Em um livro muito famoso, o Ashtanga Hrdayam, estão descritas as oito divisões, que são os ramos ayurvédicos. Entre esses ramos, tem um que se chama Bhut Vidya ou Graha Chikitsa e normalmente é nesse espaço que aparecem enfermidades que ocorrem como desdobramento de uma disfunção que é psiquiátrica ou psicológica.
Existem também algumas enfermidades que não entram exatamente dentro desse ramo. Por exemplo, temos doenças como “Unmāda” e “Apasmāra” que são dois tipos de enfermidades patológicas que ficam dentro de “Kāy Cikitsā”.
Essa divisão entre ramos não é muito rígida, por isso, muitas vezes uma doença pode fazer parte dois ou três ramos ao mesmo tempo. O que demonstra que apesar de termos todo um ramo que se dedica aos estudos do que conhecemos como distúrbios psiquiátricos e psicológicos, existem outros textos que também vão abordar essas questões.
Qual seria, então, o tratamento?
Podem ser prescritos tratamentos com terapias corporais, medicamentosas, mas também abordagens que envolvam a família, grupos de aconselhamento e até a espiritualidade. E todas são possibilidades de tratamento de doenças mentais para a Ayurveda.

Essas abordagens são diferentes dos tratamentos convencionais que estamos acostumados a entender como conhecimento científico. Podemos dizer, tentando nos aproximar da concepção moderna, que muitas vezes, algumas doenças psiquiátricas precisam receber um tratamento considerado metafísico, ao invés de físico, com medicamentos e procedimentos.
É claro que alguns médicos modernos prescrevem terapias não farmacológicas e até espirituais, mas a diferença é que esse tipo de terapia não é complementar, mas são basilares para a Ayurveda.
A religião, por exemplo, é uma parte muito importante desse tipo de tratamento. Nessa medicina milenar, é possível considerarmos a eficácia de um tratamento litúrgico, por exemplo. Na Índia, podemos recomendar que uma pessoa vá a um templo, faça uma oferenda para determinada entidade, ou determinado ser.
Se quisermos adaptar para nosso contexto judaico-cristão seria o equivalente sugerir ao paciente ir à igreja rezar um terço, ou então, que procurasse um terreiro de umbanda, um centro espírita, ou uma sociedade taoista, ou seja, qualquer ambiente que lhe fornecesse essa experiência.

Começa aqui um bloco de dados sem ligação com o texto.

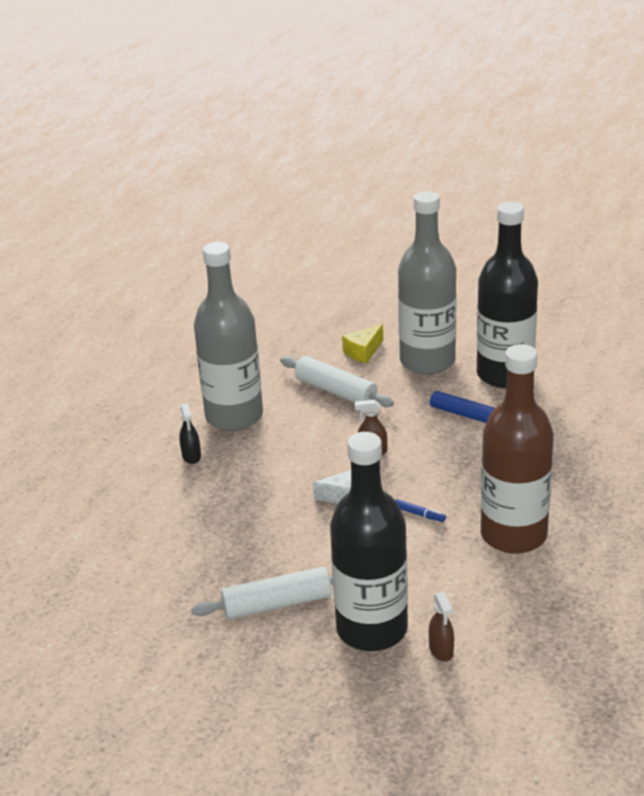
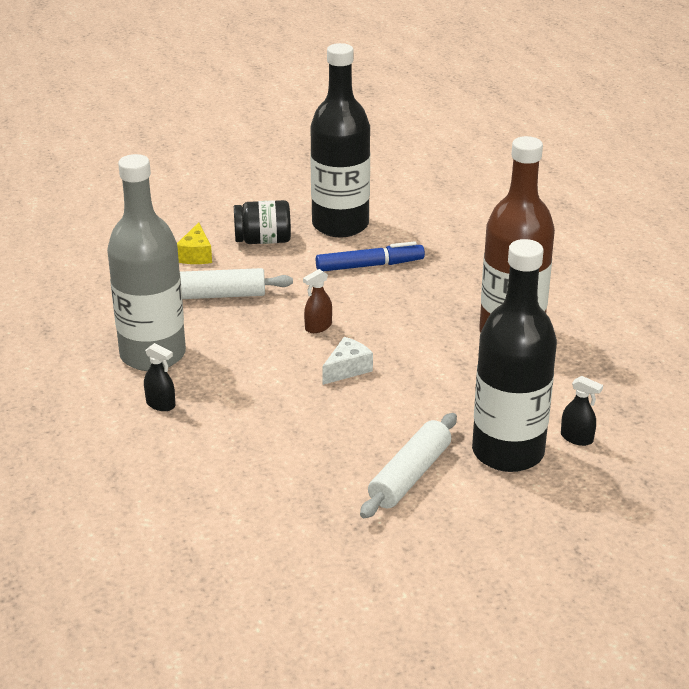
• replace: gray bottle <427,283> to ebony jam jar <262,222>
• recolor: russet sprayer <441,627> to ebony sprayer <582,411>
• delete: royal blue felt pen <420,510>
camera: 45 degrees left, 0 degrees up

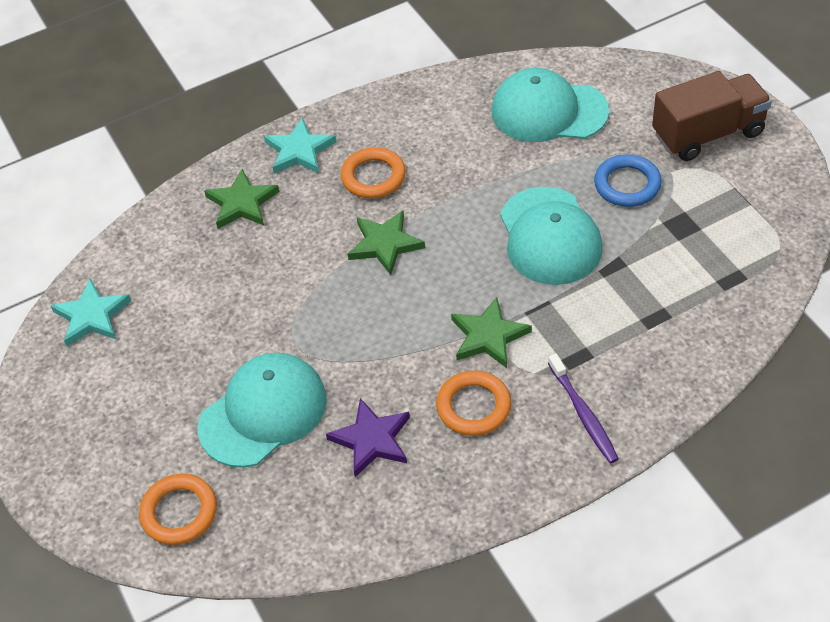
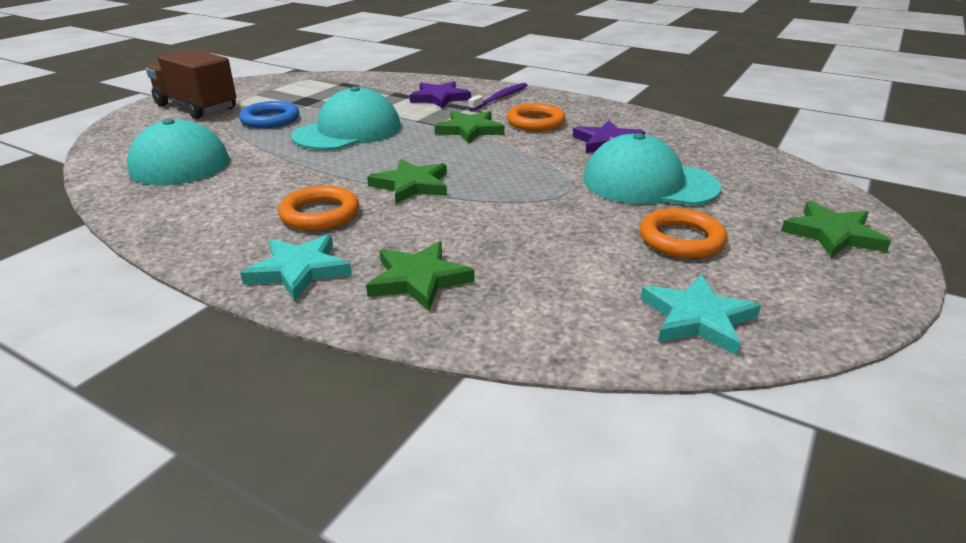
• insert: violet five-pointed star <440,95>
• move: orange hoop <178,509> to <683,233>
• insert: leaf-green five-pointed star <836,229>
camera: 125 degrees left, 20 degrees down

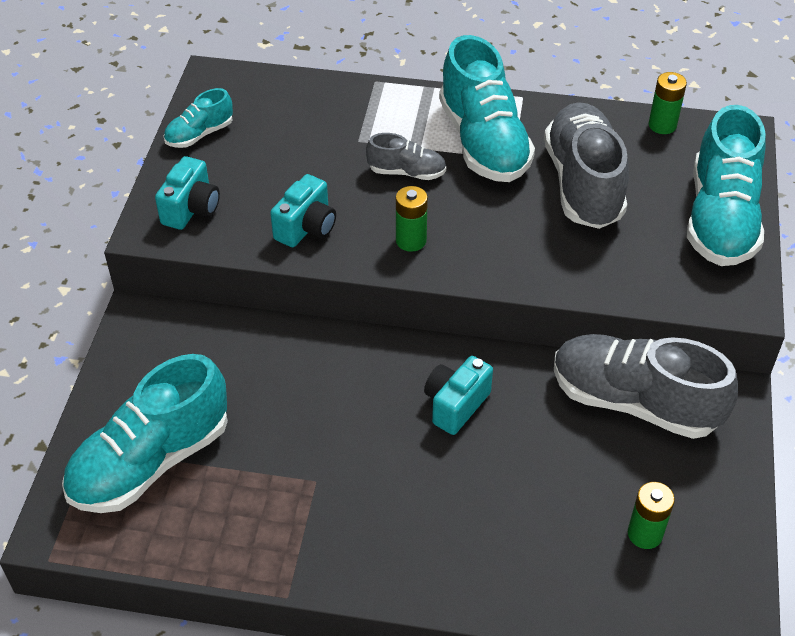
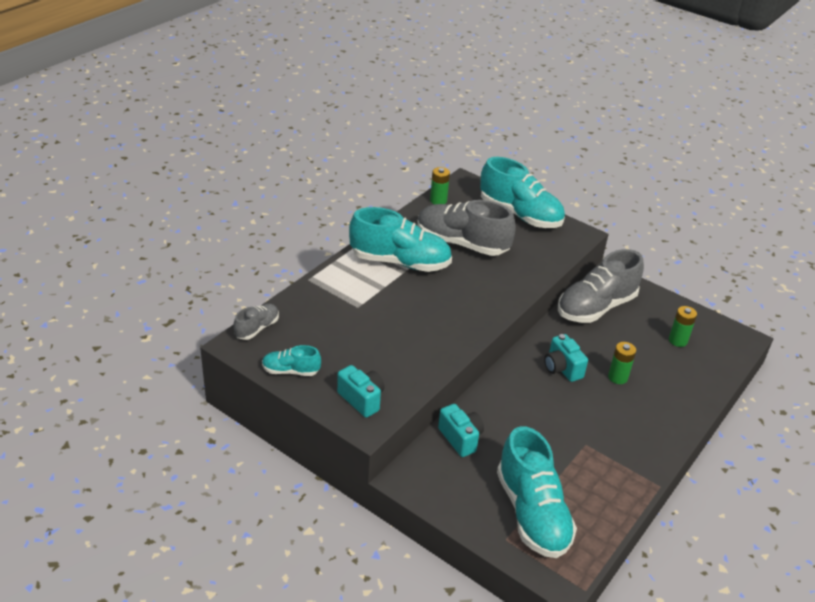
• move: gray lace-up shoe <406,156> to <256,322>
• rotate: teal lace-up shoe <198,118> = <291,360> 105 degrees clockwise
• move: teal photo camera <303,210> to <461,430>
• move: leaf-green battery <412,219> to <622,363>
camera: 65 degrees left, 10 degrees down

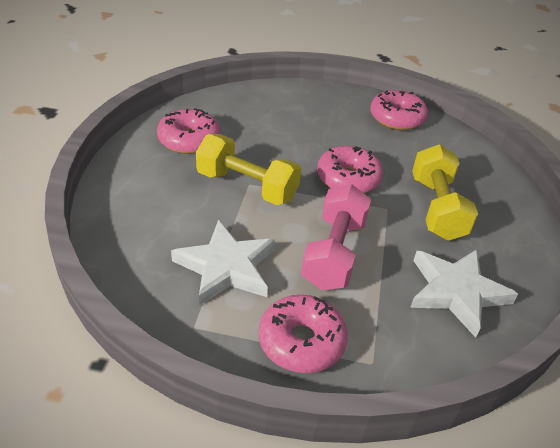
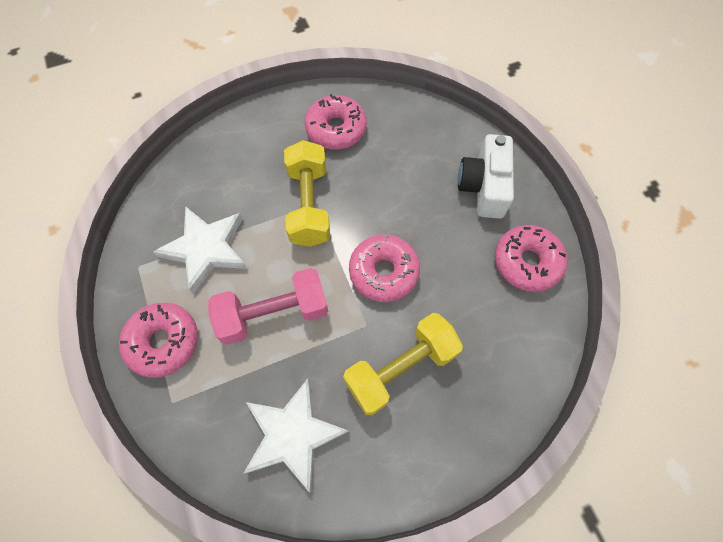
• insert: pure white photo camera <486,176>
camera: 60 degrees right, 25 degrees up

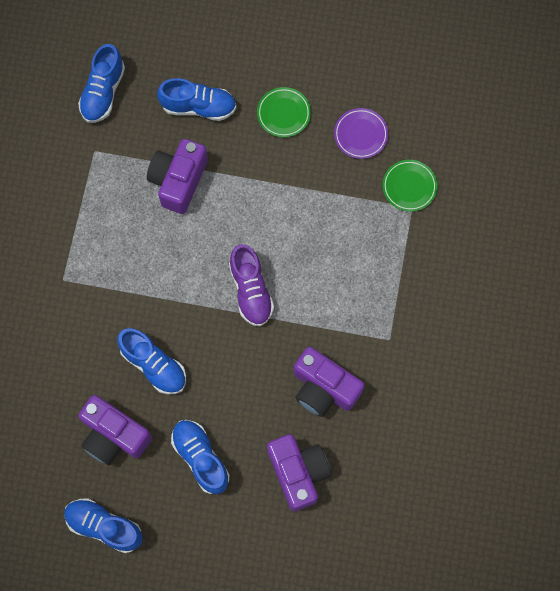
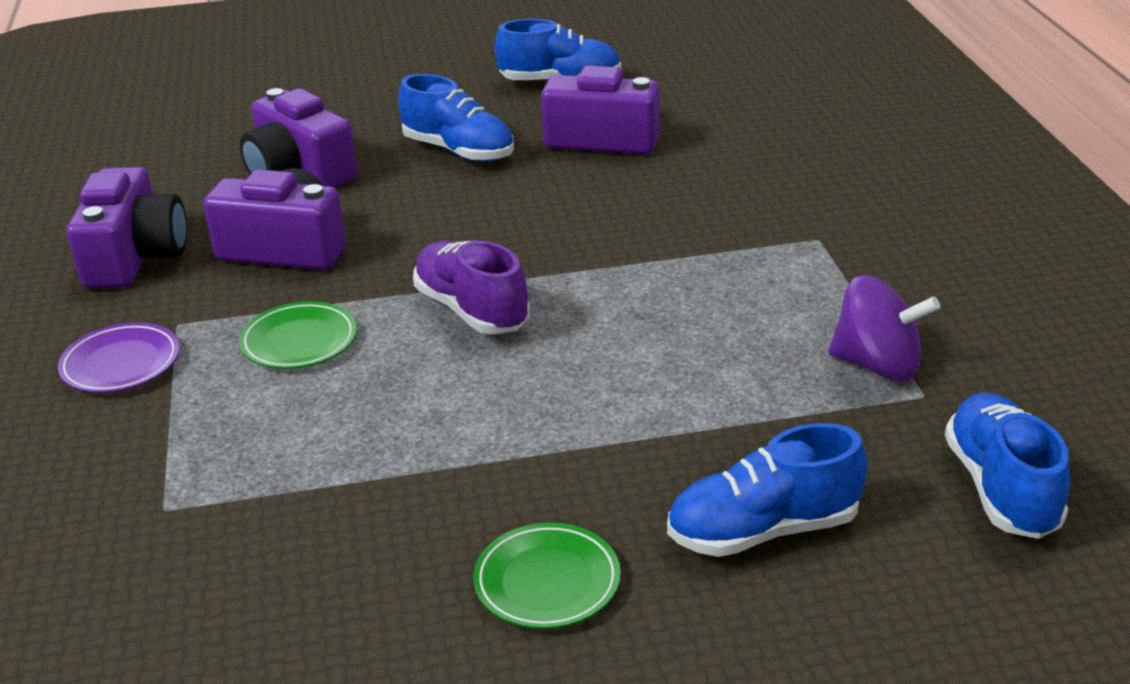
• move: violet dinner plate <361,133> to <119,357>
• move: violet photo camera <177,176> to <127,228>
• move: leaf-green dinner plate <409,186> to <298,335>
• insert: violet whirligig <884,328>
• delete: royal blue lace-up shoe <151,361>
camera: 160 degrees right, 40 degrees down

A perspectiva ayurvédica aceita as práticas espirituais como um elemento possível no tratamento. Se a pessoa está doente e a enfermidade dela é psicológica ou psiquiátrica, o tratamento para algumas dessas enfermidades, além de focar no bem-estar físico, vai englobar esses processos que são vistos na nossa cultura como não científicos ou não medicinais, como por exemplo, a forma que a pessoa se relaciona com o mundo, crenças e hábitos.
Então, se você se deparar com essa pergunta novamente “Ayurveda trata de problemas mentais?”, talvez seja interessante saber que sim e que o caminho a ser percorrido pode ser um que você não esperava.